**Problems and tasks:**
a. In the election comments, whom did Russell Brand endorse in 2015?
b. Write the next part of the election comments, continuing from their final sentence.

**Page extract:**
_ _ _ _ _
Rogan’s endorsement won’t change voting preferences at this point, but it could drive unlikely voters to the polls.

Peter B
Peter B
2 hours ago
Reply to  Jim Veenbaas

Or have the reverse effect ! Remember Russell Brand endorsing Ed Miliband in 2015. Why did no one call it the “Brand Effect” ?
Who knows at this point. Most commentators seem to be making stuff up to fill space. And the US electoral system is quite baffling. The pundits pore over the “early voting” returns (quite why these are released before the election polls close is beyond me). Yet no one thinks to question whether the “registered Republicans” (and Democrats) will actually vote for the party they’re affiliated to this time. I’d be really interested to see how much reg R->D and reg D->R voting actually happens.
I gather the score (18:00 GMT) is currently 3-3 from Dixie Notch, NH. Yes, that’s literally 3 votes each. It’s apparently the Sunderland of the US (reports earliest – possibly even before the polls open in Hawaii). And has only 6 voters.
_ _ _ _ _
(Collection entries)
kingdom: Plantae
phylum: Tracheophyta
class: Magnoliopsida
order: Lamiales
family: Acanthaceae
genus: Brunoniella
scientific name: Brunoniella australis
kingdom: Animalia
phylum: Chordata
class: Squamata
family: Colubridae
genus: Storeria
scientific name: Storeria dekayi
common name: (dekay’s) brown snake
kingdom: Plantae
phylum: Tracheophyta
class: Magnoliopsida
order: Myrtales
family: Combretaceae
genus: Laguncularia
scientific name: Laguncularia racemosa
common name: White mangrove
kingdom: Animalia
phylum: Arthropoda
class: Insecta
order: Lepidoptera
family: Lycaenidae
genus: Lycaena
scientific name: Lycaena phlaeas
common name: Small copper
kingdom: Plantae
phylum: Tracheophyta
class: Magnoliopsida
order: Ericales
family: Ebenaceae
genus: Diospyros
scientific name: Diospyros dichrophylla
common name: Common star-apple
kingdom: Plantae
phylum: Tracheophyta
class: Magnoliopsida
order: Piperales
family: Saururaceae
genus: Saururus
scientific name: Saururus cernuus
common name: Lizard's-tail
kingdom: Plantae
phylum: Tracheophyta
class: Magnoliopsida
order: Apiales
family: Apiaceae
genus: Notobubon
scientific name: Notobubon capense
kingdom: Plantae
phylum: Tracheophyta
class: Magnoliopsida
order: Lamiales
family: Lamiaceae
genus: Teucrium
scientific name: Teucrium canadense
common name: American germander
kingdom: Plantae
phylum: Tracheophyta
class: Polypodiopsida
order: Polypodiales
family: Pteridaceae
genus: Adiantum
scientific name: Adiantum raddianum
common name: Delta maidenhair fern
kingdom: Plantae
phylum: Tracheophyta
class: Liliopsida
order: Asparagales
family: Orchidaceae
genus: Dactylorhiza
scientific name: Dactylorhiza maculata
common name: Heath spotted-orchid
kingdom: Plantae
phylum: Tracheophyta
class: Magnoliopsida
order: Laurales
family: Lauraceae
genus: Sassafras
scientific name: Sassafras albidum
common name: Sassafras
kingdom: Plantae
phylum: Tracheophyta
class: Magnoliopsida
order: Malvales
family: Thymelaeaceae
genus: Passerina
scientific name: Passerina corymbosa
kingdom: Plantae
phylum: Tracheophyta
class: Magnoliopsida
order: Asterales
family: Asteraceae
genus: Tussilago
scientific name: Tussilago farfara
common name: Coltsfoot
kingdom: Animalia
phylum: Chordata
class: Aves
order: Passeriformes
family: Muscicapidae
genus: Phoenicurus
_ _ _ _ _
**Answers:**
a. Ed Miliband.

b.
Anyone know if they do “horses at polling stations” in the US ? Feels like it should be a thing in Texas.

Christopher Chantrill
Christopher Chantrill
1 hour ago

Having read Martin Gurri’s The Revolt of the Public I see all around me people saying that the world has changed.
Probably because the end of the Age of Mass Media and the rise of the Age of the Internet means that the top down Narrative monopoly and the Rule of the Experts of the good old days is over. Yahoos like Joe Rogan get a voice. I say chaps! Not really out of the top drawer, what!
Fortunately there’s a book to explain the whole procedure. Why Most Things Fail by Paul Ormerod.